RECORDS TO PROCESS START

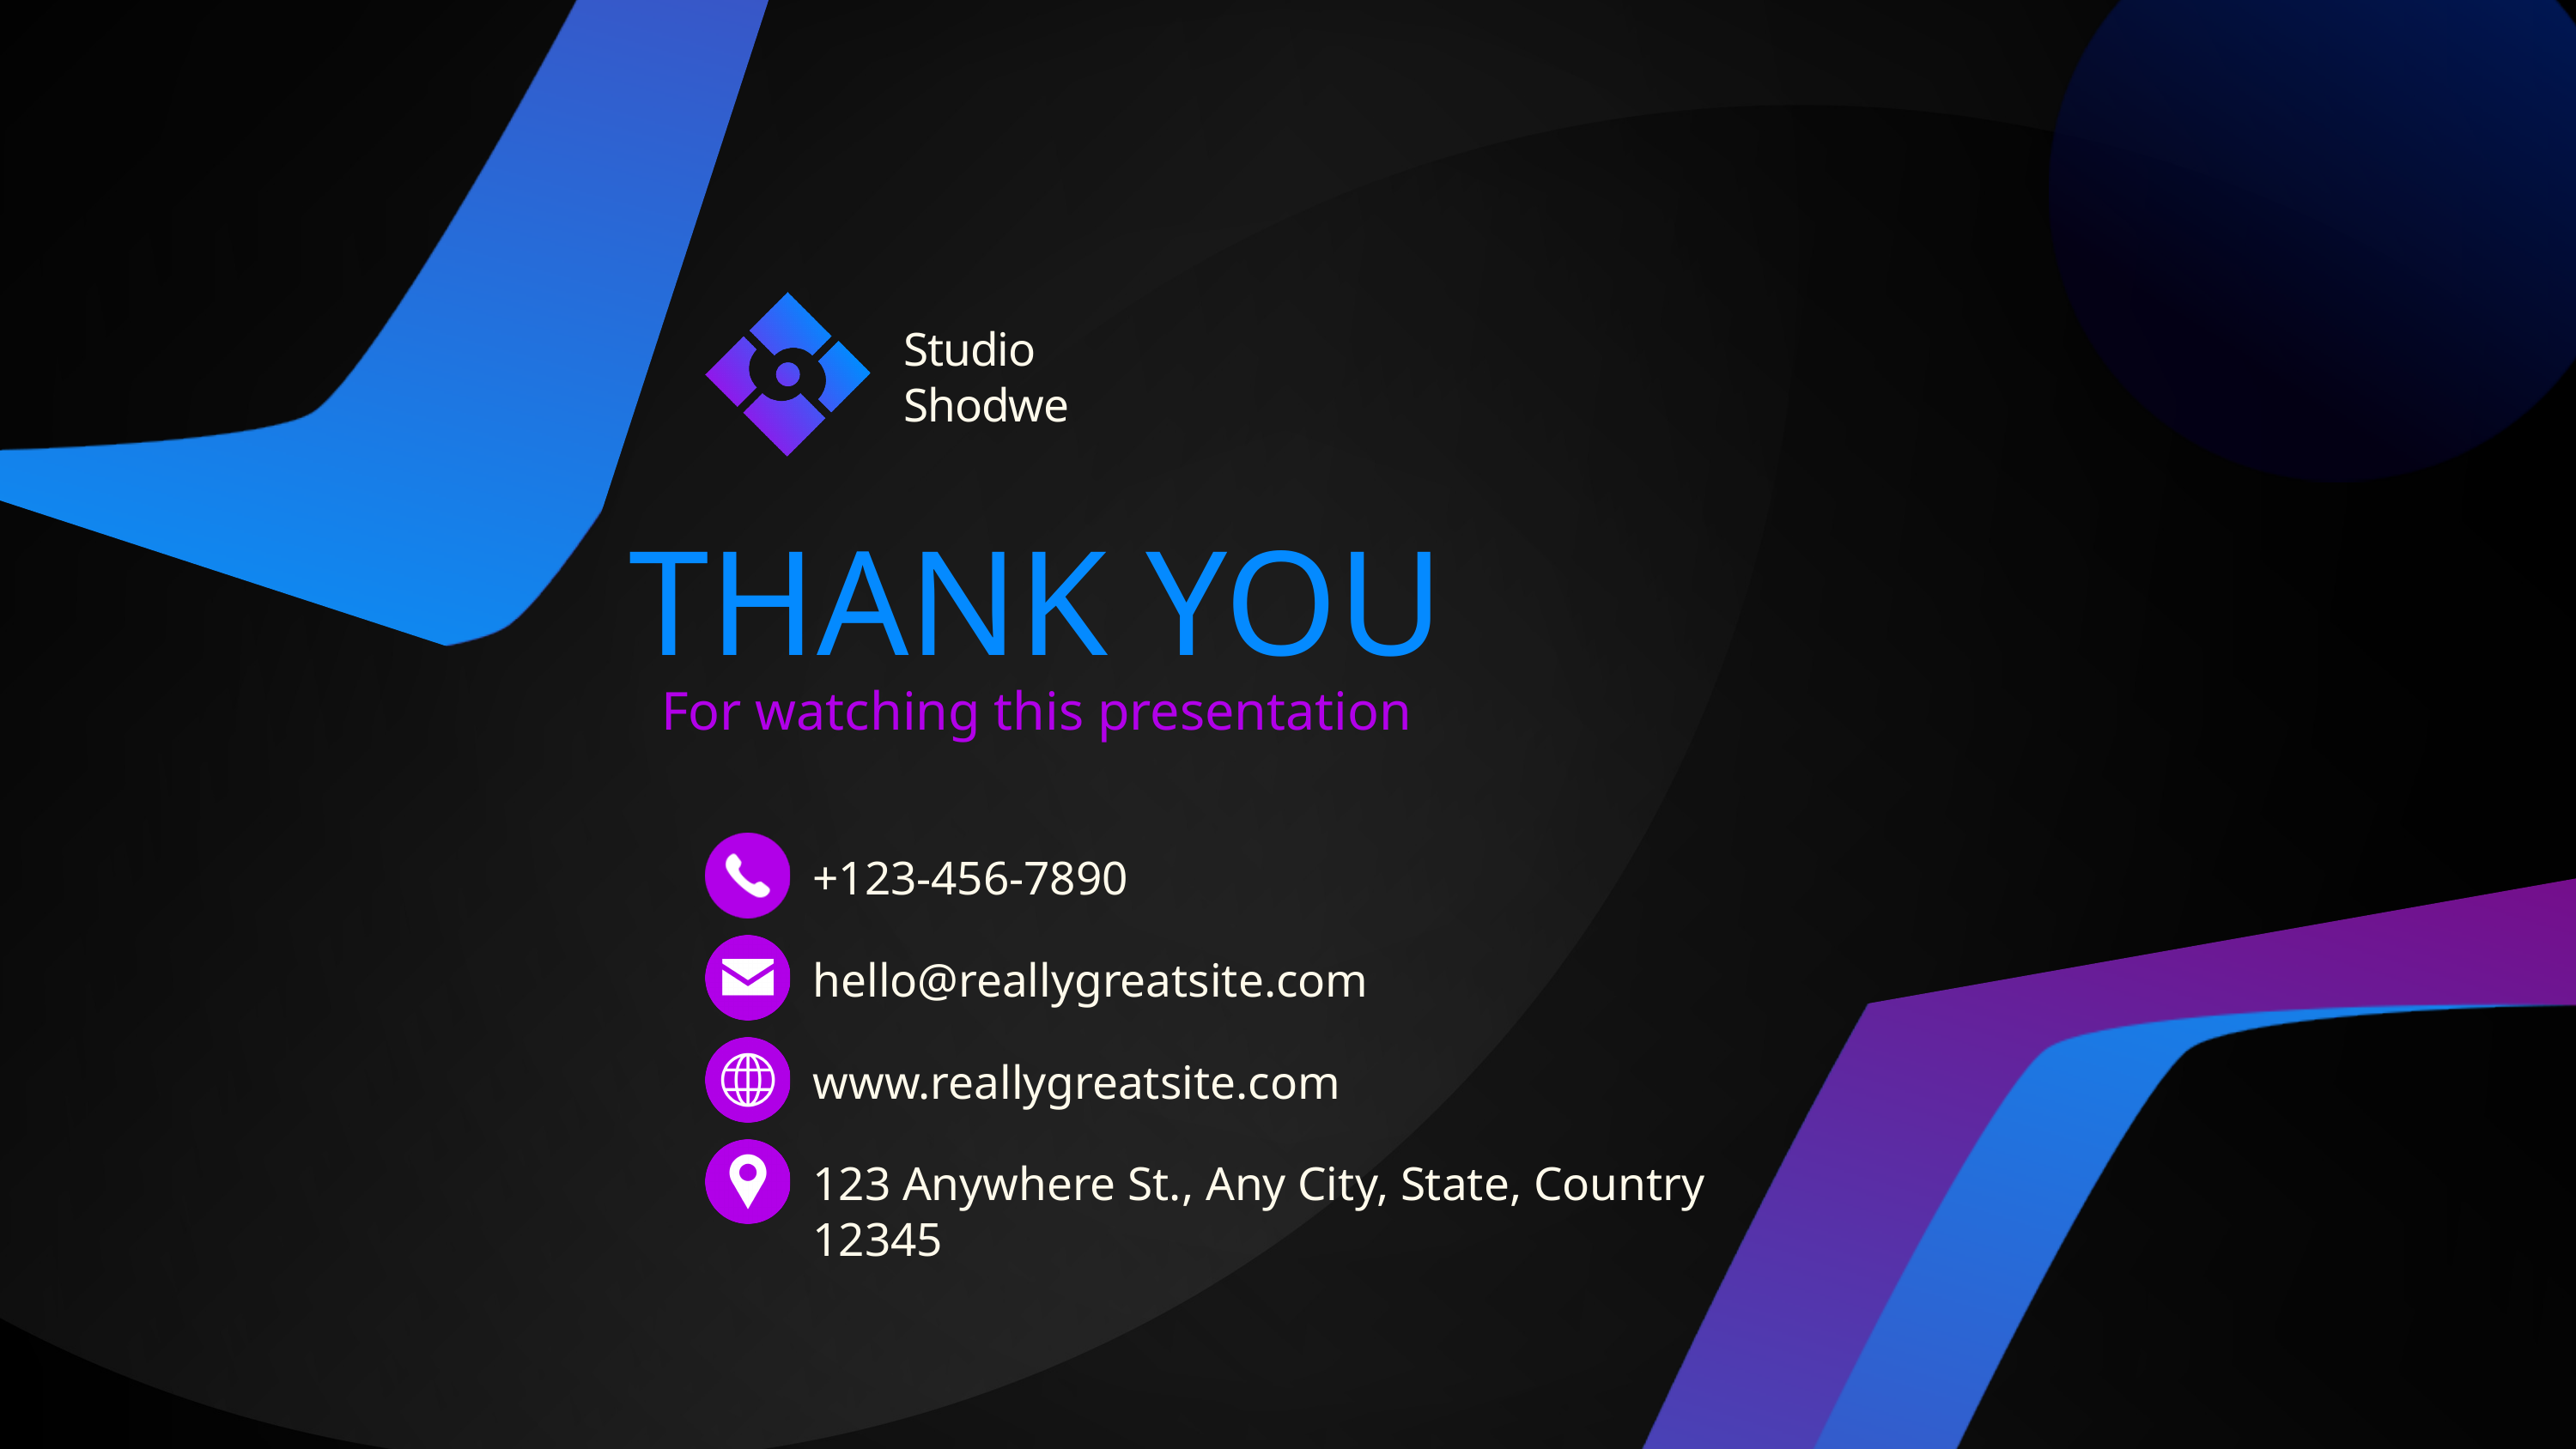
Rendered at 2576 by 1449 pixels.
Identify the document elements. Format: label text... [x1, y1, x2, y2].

text_box [2049, 0, 2576, 482]
text_box [705, 292, 871, 457]
text_box Studio Shodwe [903, 318, 1155, 431]
text_box [705, 935, 791, 1021]
text_box www.reallygreatsite.com [812, 1052, 1549, 1108]
text_box [0, 0, 2576, 1449]
text_box +123-456-7890 [812, 847, 1549, 904]
text_box 123 Anywhere St., Any City, State, Country 12345 [812, 1153, 1838, 1266]
text_box [705, 1139, 791, 1225]
text_box hello@reallygreatsite.com [812, 949, 1549, 1006]
text_box [1475, 878, 2576, 1449]
text_box THANK YOU [235, 482, 1838, 685]
text_box For watching this presentation [583, 685, 1491, 741]
text_box [0, 0, 769, 578]
text_box [705, 833, 791, 919]
text_box [705, 1037, 791, 1123]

RECORDS TO PROCESS END

**DESCRIPTION OF THE TASK**
Nothing but the pictures should be left out when the records are retyped exactly.

**TASK SOLUTION**
Rendered at 2576 by 1449 pixels.
Identify the document elements. Format: label text... [x1, y1, x2, y2].

text_box [2049, 0, 2576, 482]
text_box [705, 292, 871, 457]
text_box Studio Shodwe [903, 318, 1155, 431]
text_box [705, 935, 791, 1021]
text_box www.reallygreatsite.com [812, 1052, 1549, 1108]
text_box [0, 0, 2576, 1449]
text_box +123-456-7890 [812, 847, 1549, 904]
text_box 123 Anywhere St., Any City, State, Country 12345 [812, 1153, 1838, 1266]
text_box [705, 1139, 791, 1225]
text_box hello@reallygreatsite.com [812, 949, 1549, 1006]
text_box [1475, 878, 2576, 1449]
text_box THANK YOU [235, 482, 1838, 685]
text_box For watching this presentation [583, 685, 1491, 741]
text_box [0, 0, 769, 578]
text_box [705, 833, 791, 919]
text_box [705, 1037, 791, 1123]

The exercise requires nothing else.